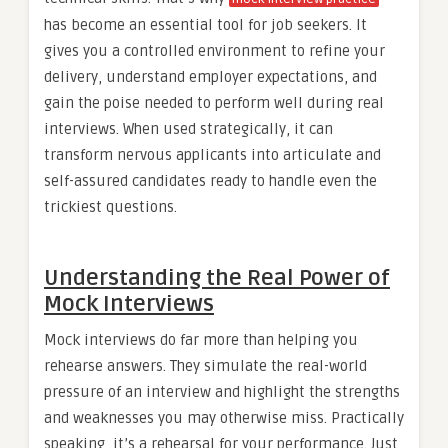
has become an essential tool for job seekers. It
gives you a controlled environment to refine your
delivery, understand employer expectations, and
gain the poise needed to perform well during real
interviews. When used strategically, it can
transform nervous applicants into articulate and
self-assured candidates ready to handle even the
trickiest questions.
Understanding the Real Power of
Mock Interviews
Mock interviews do far more than helping you
rehearse answers. They simulate the real-world
pressure of an interview and highlight the strengths
and weaknesses you may otherwise miss. Practically
speaking, it’s a rehearsal for your performance. Just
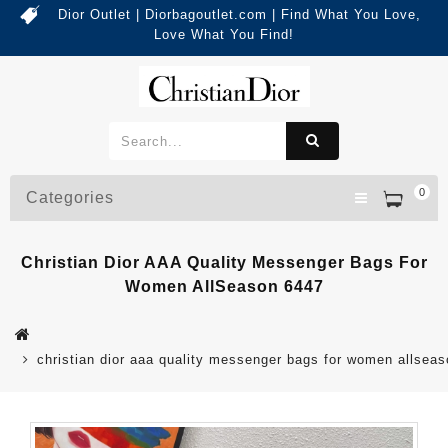
Dior Outlet | Diorbagoutlet.com | Find What You Love,
Love What You Find!
0
Categories
Christian Dior AAA Quality Messenger Bags For
Women AllSeason 6447
christian dior aaa quality messenger bags for women allsea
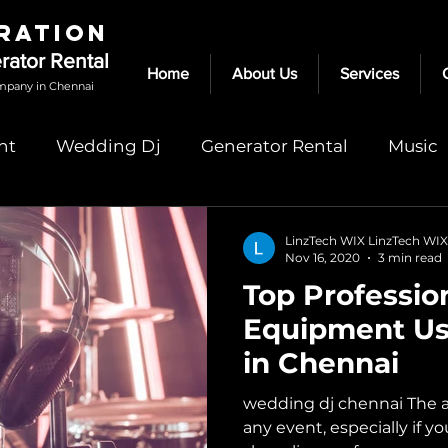
RATION
erator Rental
Home
About Us
Services
mpany in Chennai
nt
Wedding Dj
Generator Rental
Music
dj in chennai
speakers for rent in chennai
LinzTech WIX LinzTech WIX
Nov 16, 2020
3 min read
Top Professio
rental
audio speakers chennai
Light Rental
Equipment Us
in Chennai
wedding dj chennai The aud
any event, especially if y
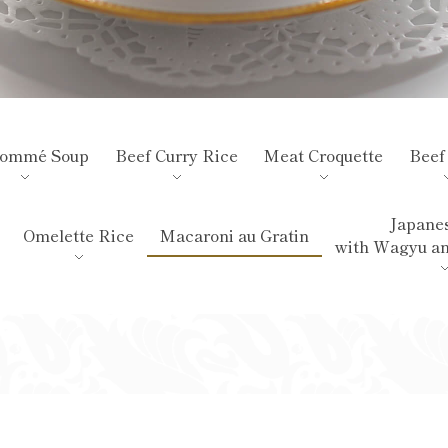
sommé Soup
Beef Curry Rice
Meat Croquette
Beef
Japanes
Omelette Rice
Macaroni au Gratin
with Wagyu a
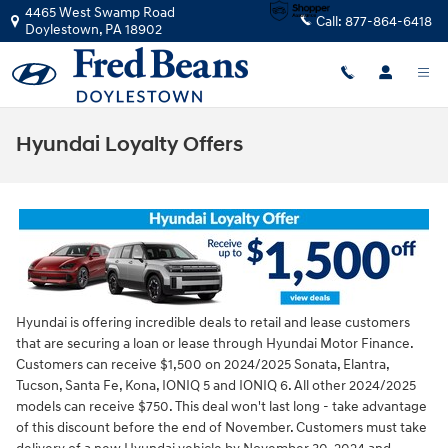
Skip to main content
4465 West Swamp Road
Call:
877-864-6418
Doylestown
,
PA
18902
Hyundai Loyalty Offers
Hyundai is offering incredible deals to retail and lease customers
that are securing a loan or lease through Hyundai Motor Finance.
Customers can receive $1,500 on 2024/2025 Sonata, Elantra,
Tucson, Santa Fe, Kona, IONIQ 5 and IONIQ 6. All other 2024/2025
models can receive $750. This deal won't last long - take advantage
of this discount before the end of November. Customers must take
# # # # # # #
:: Job ::
Convert the text read from the material into a JSON list of strings, with one string per line and blank lines omitted. Leave out the pictures.

:: Task result ::
[
  "has become an essential tool for job seekers. It",
  "gives you a controlled environment to refine your",
  "delivery, understand employer expectations, and",
  "gain the poise needed to perform well during real",
  "interviews. When used strategically, it can",
  "transform nervous applicants into articulate and",
  "self-assured candidates ready to handle even the",
  "trickiest questions.",
  "Understanding the Real Power of",
  "Mock Interviews",
  "Mock interviews do far more than helping you",
  "rehearse answers. They simulate the real-world",
  "pressure of an interview and highlight the strengths",
  "and weaknesses you may otherwise miss. Practically",
  "speaking, it’s a rehearsal for your performance. Just",
  "Dior Outlet | Diorbagoutlet.com | Find What You Love,",
  "Love What You Find!",
  "0",
  "Categories",
  "Christian Dior AAA Quality Messenger Bags For",
  "Women AllSeason 6447",
  "christian dior aaa quality messenger bags for women allsea",
  "RATION",
  "erator Rental",
  "Home",
  "About Us",
  "Services",
  "mpany in Chennai",
  "nt",
  "Wedding Dj",
  "Generator Rental",
  "Music",
  "dj in chennai",
  "speakers for rent in chennai",
  "LinzTech WIX LinzTech WIX",
  "Nov 16, 2020",
  "3 min read",
  "Top Professio",
  "rental",
  "audio speakers chennai",
  "Light Rental",
  "Equipment Us",
  "in Chennai",
  "wedding dj chennai The aud",
  "any event, especially if y",
  "sommé Soup",
  "Beef Curry Rice",
  "Meat Croquette",
  "Beef",
  "Japanes",
  "Omelette Rice",
  "Macaroni au Gratin",
  "with Wagyu a",
  "Skip to main content",
  "4465 West Swamp Road",
  "Call:",
  "877-864-6418",
  "Doylestown",
  ",",
  "PA",
  "18902",
  "Hyundai Loyalty Offers",
  "Hyundai is offering incredible deals to retail and lease customers",
  "that are securing a loan or lease through Hyundai Motor Finance.",
  "Customers can receive $1,500 on 2024/2025 Sonata, Elantra,",
  "Tucson, Santa Fe, Kona, IONIQ 5 and IONIQ 6. All other 2024/2025",
  "models can receive $750. This deal won't last long - take advantage",
  "of this discount before the end of November. Customers must take"
]